Ocurre lo mismo con las redes
sociales, donde uno no sabe cuántos likes tendrá una foto o un post, ni
quién los dará, ni cuándo.
Ahora bien, ¿qué lleva a las
multinacionales tecnológicas a implementar este abanico de técnicas adictivas
en el diseño de sus plataformas? El misterio, de nuevo, está oculto a plena luz
del día. “Hay pocas dudas -escriben los autores
del estudio Addiction by design. Some
Dimensions and Challenges of Excessive Social Media Use3- de
que las compañías de redes sociales están financieramente incentivadas para
maximizar la atención de los usuarios a los anuncios en su plataforma -por
ejemplo, vistas o clics en anuncios-, porque la atención del
usuario es el producto por el que son pagados”.
La periodista y autora de How to
Break Up With Your Phone Catherin Price lo expresa
de forma más cruda en un artículo para BBC Science Focus: “Cada minuto que gastas
en redes sociales -escribe- es un minuto haciendo dinero para otro. Es también
un minuto gastado voluntariamente ofreciendo datos que pueden ser recolectados
y vendidos”.
ANSIEDAD,
DEPRESIÓN, HIPERACTIVIDAD
En este punto, uno podría
preguntarse: “Pero, ¿cuál es el problema?”. La
respuesta se puede ofrecer desde muchos niveles. En el plano sociológico, por
ejemplo, las redes fomentan lo que la socióloga Shoshana Zuboff llama “capitalismo de la vigilancia”: la monitorización masiva de nuestra
actividad online, muchas
veces sin que seamos conscientes de ello, y la transformación de estos datos en
mercancía para su compraventa. En lo referido a la salud mental —el tema que
centra el cuarto número de la revista La
Antorcha— el uso de las redes sociales presenta numerosos riesgos
para el individuo.

Datos de calibración de cámara >>
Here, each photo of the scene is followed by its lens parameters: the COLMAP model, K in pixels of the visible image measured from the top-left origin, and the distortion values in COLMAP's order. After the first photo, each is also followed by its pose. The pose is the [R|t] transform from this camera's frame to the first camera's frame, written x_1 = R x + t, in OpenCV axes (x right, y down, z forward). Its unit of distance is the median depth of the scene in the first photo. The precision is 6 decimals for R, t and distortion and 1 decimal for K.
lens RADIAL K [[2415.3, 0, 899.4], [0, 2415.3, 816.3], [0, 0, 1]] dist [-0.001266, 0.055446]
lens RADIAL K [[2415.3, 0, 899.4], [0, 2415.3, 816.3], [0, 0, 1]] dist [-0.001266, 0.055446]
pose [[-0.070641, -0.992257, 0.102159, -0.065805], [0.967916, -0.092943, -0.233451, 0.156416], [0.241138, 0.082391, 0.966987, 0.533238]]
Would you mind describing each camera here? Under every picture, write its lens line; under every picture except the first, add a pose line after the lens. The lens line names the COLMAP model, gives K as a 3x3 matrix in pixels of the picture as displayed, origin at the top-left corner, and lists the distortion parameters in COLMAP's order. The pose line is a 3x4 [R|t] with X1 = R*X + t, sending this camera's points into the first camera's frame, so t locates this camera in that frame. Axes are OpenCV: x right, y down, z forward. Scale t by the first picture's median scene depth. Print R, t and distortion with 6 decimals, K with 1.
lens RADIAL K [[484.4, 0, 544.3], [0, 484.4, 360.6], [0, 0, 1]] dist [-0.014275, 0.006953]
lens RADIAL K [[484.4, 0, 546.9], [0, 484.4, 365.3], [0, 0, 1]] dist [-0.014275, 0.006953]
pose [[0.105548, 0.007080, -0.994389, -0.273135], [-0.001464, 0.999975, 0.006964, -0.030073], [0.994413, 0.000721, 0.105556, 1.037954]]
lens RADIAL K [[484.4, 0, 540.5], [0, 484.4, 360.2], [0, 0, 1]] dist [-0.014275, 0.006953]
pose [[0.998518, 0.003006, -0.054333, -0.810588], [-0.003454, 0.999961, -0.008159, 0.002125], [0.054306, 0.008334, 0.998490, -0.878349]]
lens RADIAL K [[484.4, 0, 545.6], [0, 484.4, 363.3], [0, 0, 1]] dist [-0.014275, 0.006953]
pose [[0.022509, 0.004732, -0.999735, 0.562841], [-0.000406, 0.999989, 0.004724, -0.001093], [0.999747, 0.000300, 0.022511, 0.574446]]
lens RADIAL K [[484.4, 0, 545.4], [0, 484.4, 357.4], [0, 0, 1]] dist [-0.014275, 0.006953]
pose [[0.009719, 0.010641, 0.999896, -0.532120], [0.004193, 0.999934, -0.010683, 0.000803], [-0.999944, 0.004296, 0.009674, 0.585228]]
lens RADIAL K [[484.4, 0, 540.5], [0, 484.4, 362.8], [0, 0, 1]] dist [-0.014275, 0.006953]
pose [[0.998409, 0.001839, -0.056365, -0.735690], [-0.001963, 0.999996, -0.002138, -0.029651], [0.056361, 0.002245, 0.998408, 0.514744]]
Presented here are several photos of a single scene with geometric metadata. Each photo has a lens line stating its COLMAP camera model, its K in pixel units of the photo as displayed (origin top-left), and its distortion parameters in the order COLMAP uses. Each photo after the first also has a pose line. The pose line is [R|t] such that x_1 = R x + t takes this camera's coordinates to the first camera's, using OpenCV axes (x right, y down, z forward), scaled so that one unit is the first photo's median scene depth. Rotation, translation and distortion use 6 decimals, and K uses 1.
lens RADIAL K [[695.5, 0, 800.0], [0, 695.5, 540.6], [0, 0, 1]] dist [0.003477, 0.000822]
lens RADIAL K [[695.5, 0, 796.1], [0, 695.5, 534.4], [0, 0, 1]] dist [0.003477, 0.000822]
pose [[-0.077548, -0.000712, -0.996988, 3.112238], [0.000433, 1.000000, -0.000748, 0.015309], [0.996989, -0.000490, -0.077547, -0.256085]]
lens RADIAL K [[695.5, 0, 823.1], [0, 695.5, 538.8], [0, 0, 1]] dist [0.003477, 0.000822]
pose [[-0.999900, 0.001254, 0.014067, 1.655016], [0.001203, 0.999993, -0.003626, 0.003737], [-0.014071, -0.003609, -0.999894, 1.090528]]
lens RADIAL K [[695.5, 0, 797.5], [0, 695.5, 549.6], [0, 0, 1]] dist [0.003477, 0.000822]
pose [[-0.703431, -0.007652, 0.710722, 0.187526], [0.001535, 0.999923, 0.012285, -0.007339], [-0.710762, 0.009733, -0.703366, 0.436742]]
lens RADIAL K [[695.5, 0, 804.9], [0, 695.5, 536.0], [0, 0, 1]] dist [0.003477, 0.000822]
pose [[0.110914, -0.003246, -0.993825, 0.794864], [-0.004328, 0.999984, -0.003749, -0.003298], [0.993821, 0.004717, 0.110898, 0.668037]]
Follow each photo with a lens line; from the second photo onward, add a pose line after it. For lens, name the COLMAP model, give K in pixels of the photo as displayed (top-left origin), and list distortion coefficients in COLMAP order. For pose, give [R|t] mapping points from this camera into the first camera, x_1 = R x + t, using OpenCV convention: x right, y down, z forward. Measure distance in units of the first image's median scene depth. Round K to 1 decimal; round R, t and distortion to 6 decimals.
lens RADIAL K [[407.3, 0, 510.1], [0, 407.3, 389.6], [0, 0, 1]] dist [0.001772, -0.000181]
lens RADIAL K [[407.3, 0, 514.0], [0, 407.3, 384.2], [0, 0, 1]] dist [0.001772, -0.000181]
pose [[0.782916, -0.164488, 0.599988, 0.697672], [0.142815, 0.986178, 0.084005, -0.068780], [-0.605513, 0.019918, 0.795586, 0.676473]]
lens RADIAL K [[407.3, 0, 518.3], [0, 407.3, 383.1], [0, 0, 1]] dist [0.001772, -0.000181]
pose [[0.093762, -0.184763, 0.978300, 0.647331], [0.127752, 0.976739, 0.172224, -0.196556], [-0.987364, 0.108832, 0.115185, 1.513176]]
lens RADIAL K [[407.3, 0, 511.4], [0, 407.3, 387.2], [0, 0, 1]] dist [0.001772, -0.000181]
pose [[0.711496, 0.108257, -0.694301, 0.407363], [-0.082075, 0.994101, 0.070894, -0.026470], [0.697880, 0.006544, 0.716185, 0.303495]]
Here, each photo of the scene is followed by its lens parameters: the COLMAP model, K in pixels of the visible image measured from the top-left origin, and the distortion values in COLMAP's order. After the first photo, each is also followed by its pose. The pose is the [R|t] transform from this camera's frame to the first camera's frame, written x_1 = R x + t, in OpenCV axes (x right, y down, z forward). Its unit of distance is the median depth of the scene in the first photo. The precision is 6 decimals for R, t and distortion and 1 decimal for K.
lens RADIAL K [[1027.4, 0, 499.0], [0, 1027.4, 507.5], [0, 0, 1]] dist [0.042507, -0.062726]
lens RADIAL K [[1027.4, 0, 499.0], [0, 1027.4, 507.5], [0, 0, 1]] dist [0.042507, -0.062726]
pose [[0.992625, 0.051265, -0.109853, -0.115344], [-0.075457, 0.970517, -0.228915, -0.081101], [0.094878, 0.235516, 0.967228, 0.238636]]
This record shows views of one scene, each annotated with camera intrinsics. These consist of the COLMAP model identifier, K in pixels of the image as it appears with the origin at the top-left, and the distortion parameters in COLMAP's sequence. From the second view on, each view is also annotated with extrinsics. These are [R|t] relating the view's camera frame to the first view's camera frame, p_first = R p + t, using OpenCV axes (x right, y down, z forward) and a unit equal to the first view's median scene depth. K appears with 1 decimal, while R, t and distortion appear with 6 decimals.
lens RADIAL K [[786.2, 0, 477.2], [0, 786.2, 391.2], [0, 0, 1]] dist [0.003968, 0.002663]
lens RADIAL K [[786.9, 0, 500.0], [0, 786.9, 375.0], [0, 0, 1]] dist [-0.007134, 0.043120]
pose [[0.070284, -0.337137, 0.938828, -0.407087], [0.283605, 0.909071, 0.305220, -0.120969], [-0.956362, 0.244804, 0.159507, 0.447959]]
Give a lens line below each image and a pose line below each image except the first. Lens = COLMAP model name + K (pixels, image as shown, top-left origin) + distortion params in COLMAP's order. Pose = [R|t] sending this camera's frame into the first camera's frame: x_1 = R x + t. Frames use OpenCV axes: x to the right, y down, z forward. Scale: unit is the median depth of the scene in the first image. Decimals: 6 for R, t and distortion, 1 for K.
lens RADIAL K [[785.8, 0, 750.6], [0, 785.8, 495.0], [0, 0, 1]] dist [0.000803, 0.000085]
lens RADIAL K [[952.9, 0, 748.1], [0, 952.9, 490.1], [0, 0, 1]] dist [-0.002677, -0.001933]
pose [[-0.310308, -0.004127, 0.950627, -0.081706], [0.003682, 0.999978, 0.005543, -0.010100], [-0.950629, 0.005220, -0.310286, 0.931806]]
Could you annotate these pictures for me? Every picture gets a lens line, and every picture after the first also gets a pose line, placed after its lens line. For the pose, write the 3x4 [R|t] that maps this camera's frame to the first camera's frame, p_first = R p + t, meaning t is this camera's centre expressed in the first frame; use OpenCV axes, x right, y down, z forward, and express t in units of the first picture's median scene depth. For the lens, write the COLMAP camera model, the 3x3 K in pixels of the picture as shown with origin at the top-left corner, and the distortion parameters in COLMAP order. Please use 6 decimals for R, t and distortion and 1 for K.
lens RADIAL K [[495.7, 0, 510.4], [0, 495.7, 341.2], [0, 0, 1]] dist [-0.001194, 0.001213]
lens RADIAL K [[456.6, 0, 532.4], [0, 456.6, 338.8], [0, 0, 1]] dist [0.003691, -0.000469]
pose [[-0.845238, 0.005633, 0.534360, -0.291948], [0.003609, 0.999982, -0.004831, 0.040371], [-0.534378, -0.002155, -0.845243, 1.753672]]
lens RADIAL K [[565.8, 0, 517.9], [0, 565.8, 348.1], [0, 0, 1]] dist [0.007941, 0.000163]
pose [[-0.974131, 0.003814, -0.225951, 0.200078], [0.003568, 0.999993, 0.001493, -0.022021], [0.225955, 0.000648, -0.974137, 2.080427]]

CUESTIONES DEL MATERIAL >>
A - Traduce al inglés esta oración del texto sobre las redes sociales: "La respuesta se puede ofrecer desde muchos niveles."
B - Reanuda el texto sobre las redes sociales a partir de su última oración.
Los registros provienen de una fuente distinta a la del texto sobre las redes sociales.

RESPUESTAS DE ACTIVIDADES >>
A - The answer can be offered from many levels.

B -
Fundado en 2018, el Center for Humane Technology recoge estudios científicos realizados en
todo el mundo sobre los riesgos de las redes sociales. Tras analizarlos, sus responsables
concluyen que su uso está “fuertemente correlacionado con el desarrollo de ansiedad
y otros problemas psicológicos, como depresión, insomnio, estrés, reducción de
la felicidad subjetiva
y una sensación de privación mental”.
Otros efectos negativos
relacionados con un uso problemático de las redes4 son la reducción de la atención o el incremento de la impulsividad y la
hiperactividad.
Además de los efectos
generalizados entre la población, también encontramos un puñado de casos
extremos denunciados ante la Justicia. Destaca entre ellos la historia de Chase Nasca, un
adolescente de 16 años a quien el algoritmo de TikTok comenzó
a mostrar vídeos sobre suicidio sin que él los buscase. Poco después, el joven escribió a un amigo “No puedo aguantarlo más”, y se tiró a la vía del
tren.
O Alexis Spence, otra adolescente cuya familia acusa a Meta de que Instagram la encerró en una espiral de grupos
pro-anorexia y chats que
la animaban a no comer.
Para los fundadores del ya citado
Center for Humane Technology, Aza Raskin y Tristan Harris, una clave para
entender la relación entre la sociedad y las redes sociales está en la
prevalencia de “valores zombie”, desfasados,
como la noción de que el uso o abuso de las redes sociales depende de la mera
fuerza de voluntad de las personas. Para Raskin, aunque es importante entrenar
esta capacidad y ejercer la responsabilidad sobre uno mismo y los propios
hijos, esta concepción no tiene en cuenta “la asimetría de poder”.
“Si TikTok
tiene un superordenador entrenado acerca de dónde clican millones de
primates sociales humanos (...) ¿es realmente una cuestión de fuerza de
voluntad?”, señala en un capítulo del
podcast Your Undivided Attention.
Las compañías -aquellas que Alter
equiparaba a las redes del narcotráfico- se excusan: “Solo le damos a
la gente lo que quiere ver: si no les gustase, no
volverían”. Harris concluye el interrogatorio imaginario con
contundencia: la cuestión no es esa, si no
distinguir -dice- “entre aquello que la gente quiere hacer y aquello
que no puede evitar hacer”.
*Artículo publicado
originalmente en la revista ‘La Antorcha’, una
publicación gratuita editada por la Asociación Católica de Propagandistas
(ACdP) y que ofrece una mirada cristiana sobre la realidad.